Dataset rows
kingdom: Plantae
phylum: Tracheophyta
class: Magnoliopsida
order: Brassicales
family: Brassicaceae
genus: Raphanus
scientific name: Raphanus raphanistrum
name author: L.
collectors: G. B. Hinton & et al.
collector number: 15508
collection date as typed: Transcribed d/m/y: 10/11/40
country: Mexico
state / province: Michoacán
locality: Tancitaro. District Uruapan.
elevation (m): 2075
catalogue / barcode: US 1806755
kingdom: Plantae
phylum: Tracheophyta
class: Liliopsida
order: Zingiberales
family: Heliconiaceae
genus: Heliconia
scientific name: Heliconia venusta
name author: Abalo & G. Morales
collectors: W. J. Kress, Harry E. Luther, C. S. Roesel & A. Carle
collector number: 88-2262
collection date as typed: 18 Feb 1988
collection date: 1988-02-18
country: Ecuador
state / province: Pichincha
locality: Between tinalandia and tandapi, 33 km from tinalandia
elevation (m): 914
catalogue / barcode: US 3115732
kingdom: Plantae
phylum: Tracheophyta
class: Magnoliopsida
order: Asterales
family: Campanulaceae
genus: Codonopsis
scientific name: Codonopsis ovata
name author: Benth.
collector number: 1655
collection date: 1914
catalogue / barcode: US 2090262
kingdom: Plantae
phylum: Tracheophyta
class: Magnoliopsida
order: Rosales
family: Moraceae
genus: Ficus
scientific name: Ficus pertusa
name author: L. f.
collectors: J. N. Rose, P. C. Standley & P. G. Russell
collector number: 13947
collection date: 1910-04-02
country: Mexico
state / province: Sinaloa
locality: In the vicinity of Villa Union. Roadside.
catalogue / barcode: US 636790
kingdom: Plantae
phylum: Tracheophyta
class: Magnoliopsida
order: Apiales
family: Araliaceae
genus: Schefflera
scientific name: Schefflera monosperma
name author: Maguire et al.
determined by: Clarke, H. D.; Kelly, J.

**WHAT TO WORK ON**
Rewrite the listing from its first line through the line containing "name author: Abalo & G. Morales", substituting "species name" for "scientific name" and leaving everything else unchanged.

**ANSWER BELOW**
kingdom: Plantae
phylum: Tracheophyta
class: Magnoliopsida
order: Brassicales
family: Brassicaceae
genus: Raphanus
species name: Raphanus raphanistrum
name author: L.
collectors: G. B. Hinton & et al.
collector number: 15508
collection date as typed: Transcribed d/m/y: 10/11/40
country: Mexico
state / province: Michoacán
locality: Tancitaro. District Uruapan.
elevation (m): 2075
catalogue / barcode: US 1806755
kingdom: Plantae
phylum: Tracheophyta
class: Liliopsida
order: Zingiberales
family: Heliconiaceae
genus: Heliconia
species name: Heliconia venusta
name author: Abalo & G. Morales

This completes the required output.